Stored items
==============================
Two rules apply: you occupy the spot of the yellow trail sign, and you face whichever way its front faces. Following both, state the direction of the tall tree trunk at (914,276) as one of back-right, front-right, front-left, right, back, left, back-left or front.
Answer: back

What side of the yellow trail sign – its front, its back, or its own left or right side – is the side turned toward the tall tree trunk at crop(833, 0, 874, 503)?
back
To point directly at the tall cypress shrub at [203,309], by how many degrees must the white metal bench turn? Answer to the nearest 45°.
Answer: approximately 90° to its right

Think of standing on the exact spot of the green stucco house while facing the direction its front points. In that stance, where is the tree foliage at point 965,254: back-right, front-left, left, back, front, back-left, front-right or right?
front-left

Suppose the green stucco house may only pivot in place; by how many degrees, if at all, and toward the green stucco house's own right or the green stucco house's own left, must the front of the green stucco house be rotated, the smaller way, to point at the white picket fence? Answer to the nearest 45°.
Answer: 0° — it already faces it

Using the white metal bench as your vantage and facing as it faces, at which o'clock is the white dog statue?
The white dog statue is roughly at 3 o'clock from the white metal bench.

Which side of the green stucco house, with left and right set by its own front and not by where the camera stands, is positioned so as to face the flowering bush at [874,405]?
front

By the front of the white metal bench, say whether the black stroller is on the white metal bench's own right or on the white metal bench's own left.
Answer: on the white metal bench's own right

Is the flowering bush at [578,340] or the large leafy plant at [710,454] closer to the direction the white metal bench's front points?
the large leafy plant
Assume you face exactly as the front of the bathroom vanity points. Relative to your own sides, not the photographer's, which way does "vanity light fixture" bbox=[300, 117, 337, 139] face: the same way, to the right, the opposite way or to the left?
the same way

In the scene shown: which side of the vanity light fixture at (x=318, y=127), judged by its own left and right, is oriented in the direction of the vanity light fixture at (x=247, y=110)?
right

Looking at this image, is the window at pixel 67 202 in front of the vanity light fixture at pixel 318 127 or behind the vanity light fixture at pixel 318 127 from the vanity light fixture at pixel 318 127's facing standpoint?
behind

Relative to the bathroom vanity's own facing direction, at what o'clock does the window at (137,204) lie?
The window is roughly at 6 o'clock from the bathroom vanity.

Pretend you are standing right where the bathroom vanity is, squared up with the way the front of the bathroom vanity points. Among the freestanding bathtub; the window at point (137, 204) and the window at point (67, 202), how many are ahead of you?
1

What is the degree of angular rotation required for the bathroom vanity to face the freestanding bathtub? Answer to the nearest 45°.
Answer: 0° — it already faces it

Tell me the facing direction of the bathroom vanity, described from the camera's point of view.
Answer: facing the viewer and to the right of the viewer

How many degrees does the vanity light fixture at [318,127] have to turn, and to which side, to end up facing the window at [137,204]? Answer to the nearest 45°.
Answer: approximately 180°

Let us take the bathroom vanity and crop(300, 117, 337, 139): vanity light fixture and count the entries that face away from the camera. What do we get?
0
==============================
> [Try it]: Give the lines of the items from the one containing "Relative to the" through the final line as a numbered list, and leave out any blank lines.

> [Expected output]:
1. Relative to the bathroom vanity's own facing direction, at what o'clock does the window at (137,204) lie?
2. The window is roughly at 6 o'clock from the bathroom vanity.
3. Pretend you are standing right where the bathroom vanity is, squared up with the way the front of the bathroom vanity points. Among the freestanding bathtub; the window at point (137, 204) and the window at point (67, 202), how many are ahead of you?
4. 1
5. What is the degree of angular rotation required for the bathroom vanity to face the freestanding bathtub? Answer to the nearest 45°.
6. Answer: 0° — it already faces it
7. Tell me the facing direction of the bathroom vanity, described from the camera's point of view.
8. Answer: facing the viewer and to the right of the viewer
9. How many degrees does the vanity light fixture at [318,127] have to turn, and to which side, to end up facing the window at [137,204]? Answer to the nearest 45°.
10. Answer: approximately 180°
11. Let us take the bathroom vanity and crop(300, 117, 337, 139): vanity light fixture and count the entries that face away from the camera. What do we get?
12. 0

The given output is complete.